- **Given records**
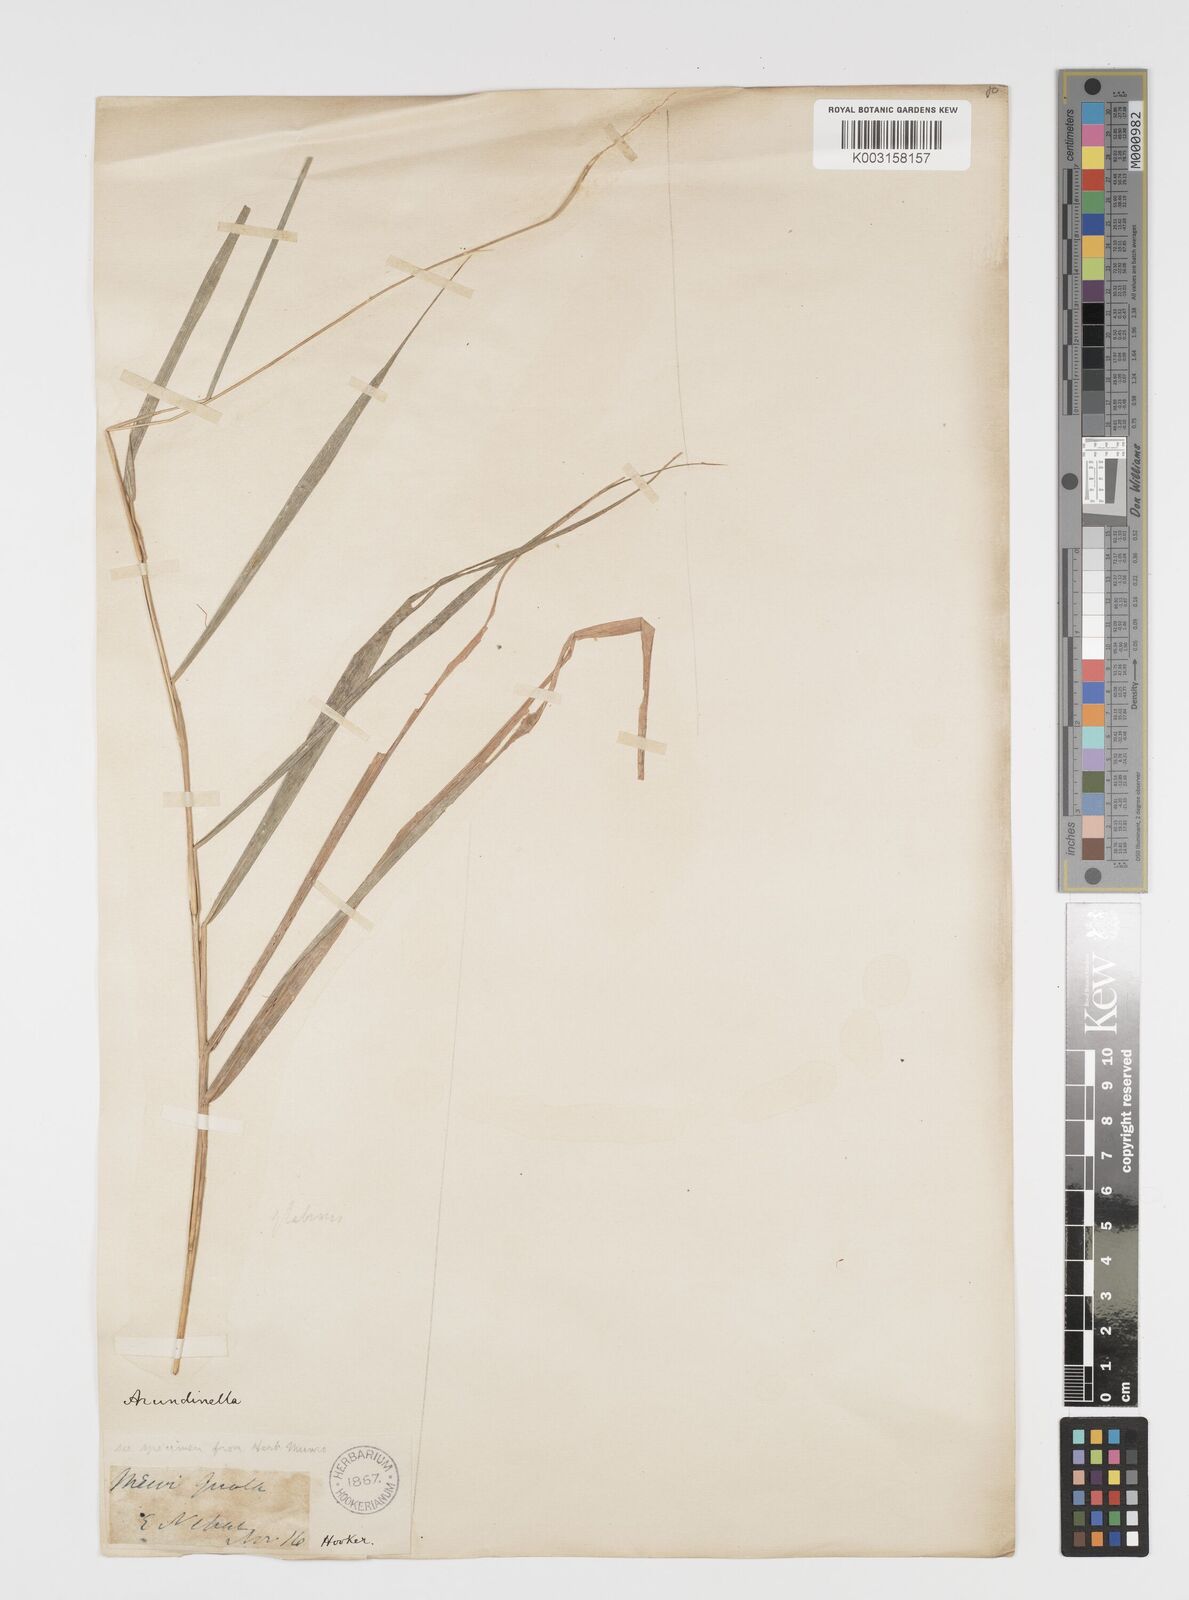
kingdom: Plantae
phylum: Tracheophyta
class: Liliopsida
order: Poales
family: Poaceae
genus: Arundinella
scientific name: Arundinella nepalensis
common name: Reed grass
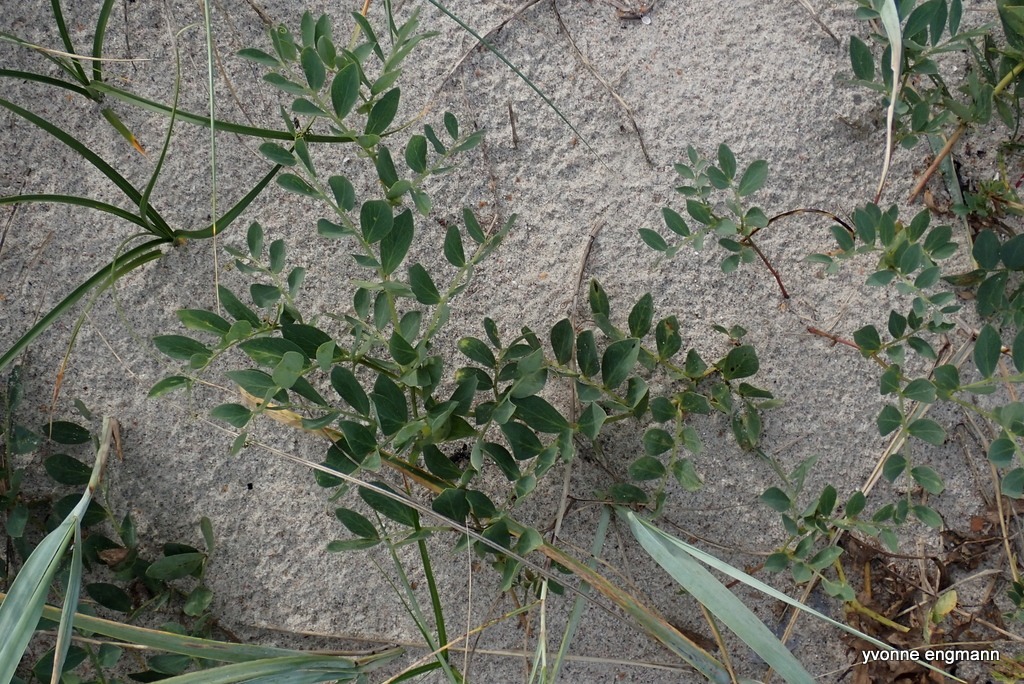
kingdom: Plantae
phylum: Tracheophyta
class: Magnoliopsida
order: Fabales
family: Fabaceae
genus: Lathyrus
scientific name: Lathyrus japonicus
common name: Strand-fladbælg
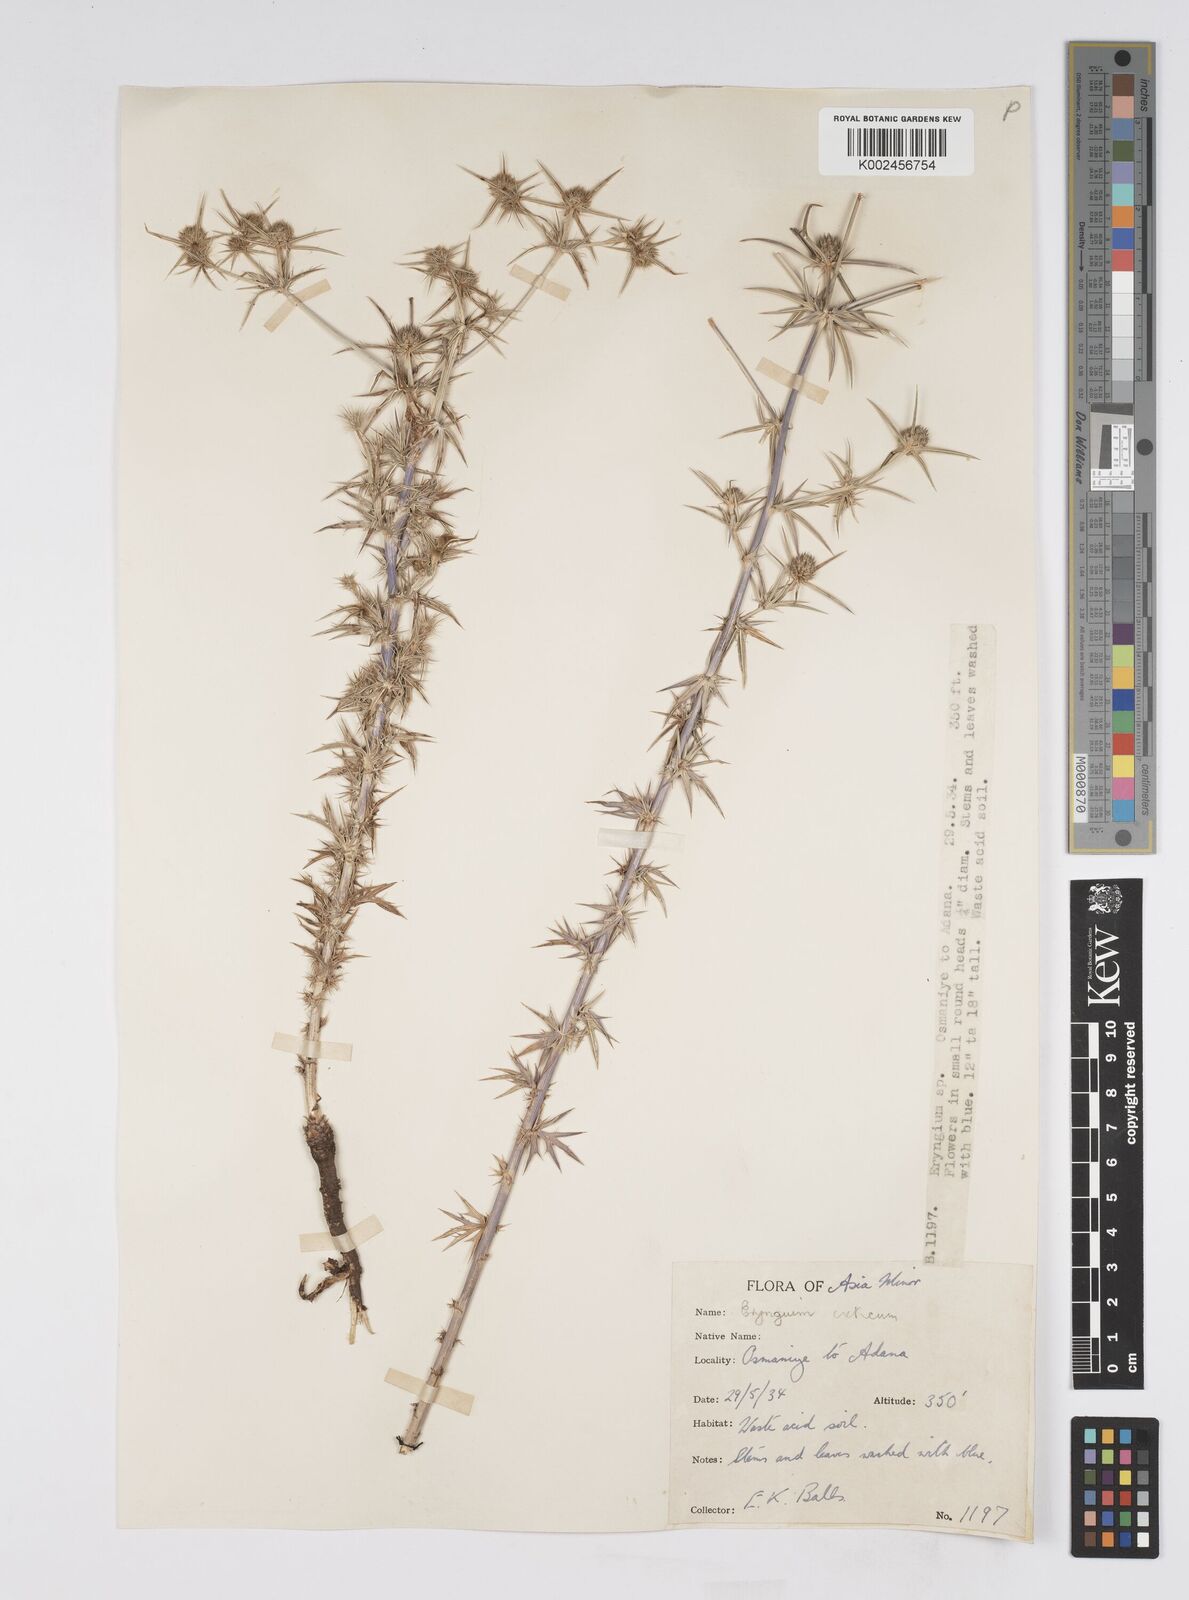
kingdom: Plantae
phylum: Tracheophyta
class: Magnoliopsida
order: Apiales
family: Apiaceae
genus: Eryngium
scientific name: Eryngium creticum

- **Directions for this task**
Reproduce the lines of all the entries above, substituting "division" for every occurrence of "phylum" and leaving everything else unchanged. Omit the pictures from your answer.

- **Response**
kingdom: Plantae
division: Tracheophyta
class: Liliopsida
order: Poales
family: Poaceae
genus: Arundinella
scientific name: Arundinella nepalensis
common name: Reed grass
kingdom: Plantae
division: Tracheophyta
class: Magnoliopsida
order: Fabales
family: Fabaceae
genus: Lathyrus
scientific name: Lathyrus japonicus
common name: Strand-fladbælg
kingdom: Plantae
division: Tracheophyta
class: Magnoliopsida
order: Apiales
family: Apiaceae
genus: Eryngium
scientific name: Eryngium creticum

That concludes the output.